The build engine used is BuildKit
Description of the assembly in Jsonnet – a powerful extension over classic JSON
Architecture
BrewKit calls the docker daemon with specific build commands within specific images.
Demo of the tool
https://asciinema.org/a/q09d6OZyAiGNz1QEFyrPLxPTi
conclusions
With build containerization now:
Easier control over the tools used and their versions
Simplified tool update
Improving the Developer Experience
Supplement to the conclusions after 1 year
I spoke about this topic at a meetup a year ago and I want to share what has changed in the project during this time:
Brewkit -> OpenSource
BrewKit is open source under the MIT license. As promised at the meetup.

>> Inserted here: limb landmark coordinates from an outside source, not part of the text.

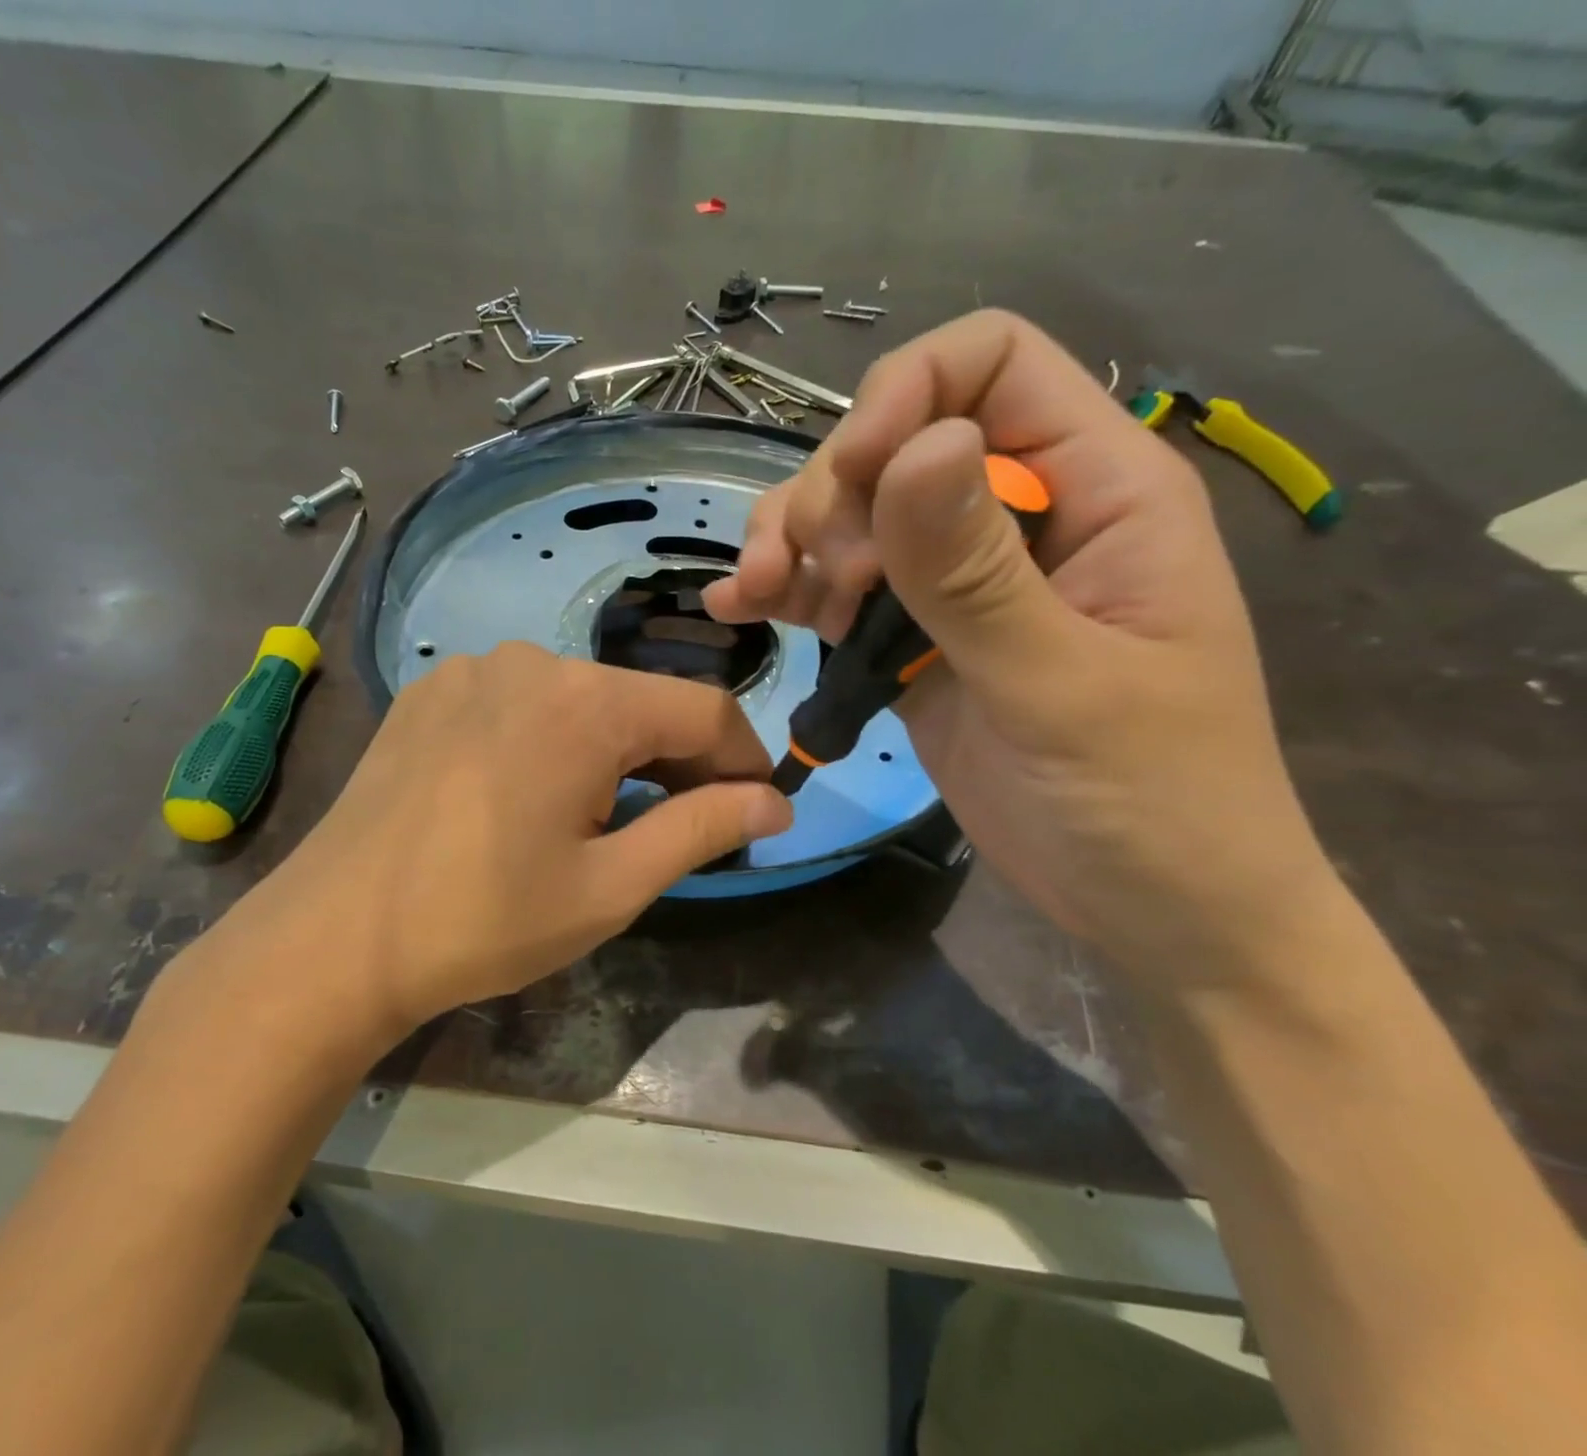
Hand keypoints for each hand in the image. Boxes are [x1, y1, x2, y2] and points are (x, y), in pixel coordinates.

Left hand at [200, 644, 791, 1037]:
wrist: (335, 937)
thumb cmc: (485, 920)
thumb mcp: (611, 886)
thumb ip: (702, 828)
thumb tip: (777, 802)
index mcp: (586, 702)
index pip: (704, 710)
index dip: (743, 758)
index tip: (754, 809)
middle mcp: (532, 661)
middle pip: (640, 701)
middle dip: (678, 758)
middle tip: (683, 825)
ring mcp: (473, 669)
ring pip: (580, 700)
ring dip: (613, 749)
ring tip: (601, 815)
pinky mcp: (431, 691)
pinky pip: (520, 702)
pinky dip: (551, 738)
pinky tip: (527, 793)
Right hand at [704, 311, 1333, 982]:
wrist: (1148, 908)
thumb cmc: (1150, 800)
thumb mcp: (1063, 685)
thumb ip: (979, 573)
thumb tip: (917, 449)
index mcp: (1097, 490)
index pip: (991, 365)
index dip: (908, 394)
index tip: (856, 480)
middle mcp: (1019, 516)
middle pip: (897, 437)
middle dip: (835, 492)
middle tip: (821, 581)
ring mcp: (959, 582)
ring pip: (854, 512)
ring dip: (792, 539)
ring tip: (757, 594)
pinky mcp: (914, 641)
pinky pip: (838, 588)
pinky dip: (786, 591)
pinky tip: (740, 608)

Now you can try BrewKit for yourself.
There is a quick start example in REDME.md, and in docs/
There are more details about its internal implementation.
Updates made easy
Recently go 1.22 was released and our update to it was simple and fast.
Previously, updating a project to a new version of Go, linter, and code generators took us about 4 hours per project.
With the introduction of assembly containerization, updating each project takes half an hour (in reality, even less).
Preparing separate tool images instead of one macro image with all the tools reduced the time for introducing new tools to a couple of minutes instead of an hour and complex macro image support as before.